EXPERIMENTAL PROCEDURES

DNA Plasmids—Expression plasmids expressing cDNA with a CMV promoter for myc-SPAR, HA-Plk2, and HA-Plk2K108M were previously described (6). pCMV-HA-Plk2D201A was created from pCMV-HA-Plk2 using PCR-based mutagenesis. cDNA for full-length SPAR as well as SPAR fragments were amplified from pGW1-myc-SPAR (5) and cloned into pENTR-6, compatible with the GATEway cloning system (Invitrogen). These were used for in vitro LR clonase reactions into pDEST-53 (for GFP-SPAR) or pDEST-N-myc (for myc-SPAR fragments). Point mutations in the β-TRCP phosphodegron were generated by PCR-based mutagenesis using pCMV-myc-SPAR or pDEST-myc-Act2 as templates. pCMV-myc-CKIε and pCMV-GSK3β were previously described (19). F-box proteins previously cloned from cDNA pools (14) were re-cloned into pENTR-6, and in vitro LR clonase reactions were performed with pDEST-27 to generate GST-fused F-box proteins. DNCul1 (residues 1-452) was previously described (14); DNCul3 and DNCul4 were prepared by cloning sequences encoding residues 1-418 of Cul3 and 1-440 of Cul4A into pcDNA3 (Invitrogen), respectively. β-TRCP1ΔF, Fbw7ΔF, and Skp2ΔF plasmids were previously described (14, 20, 21), and β-TRCP2ΔF was a gift from N. Khidekel (MIT). pRetroSuper (pRS)-shβ-TRCP and control shGFP plasmids were previously published (14).
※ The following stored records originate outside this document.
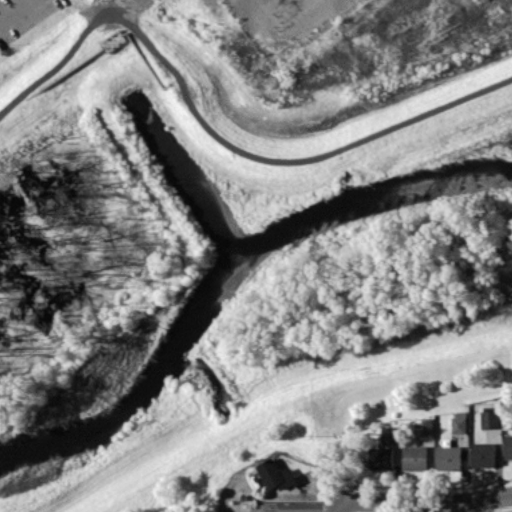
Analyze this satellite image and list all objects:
road: (16, 12)
river: (232, 275)
building: (490, 419)
building: (459, 423)
building: (424, 429)
building: (391, 435)
building: (508, 446)
building: (483, 454)
building: (381, 457)
building: (415, 457)
building: (449, 457)
building: (276, 474)
road: (422, 501)
road: (333, 506)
HEK293T Transfections, Binding, Abundance, and Turnover Assays—HEK293T cells were grown in Dulbecco's modified Eagle's medium + 10% serum and seeded (1 × 106 cells/well of a 6-well dish) 16 h before transfection with Lipofectamine 2000 (Invitrogen). Cells were typically harvested ∼24-30 h post-transfection, except for RNAi experiments where cells were harvested 96 h post-transfection after a 48-h selection with puromycin (1 μg/ml) to enrich for a transfected population. Treatment of transfected cells with cycloheximide (25 μg/ml) began 96 h post-transfection.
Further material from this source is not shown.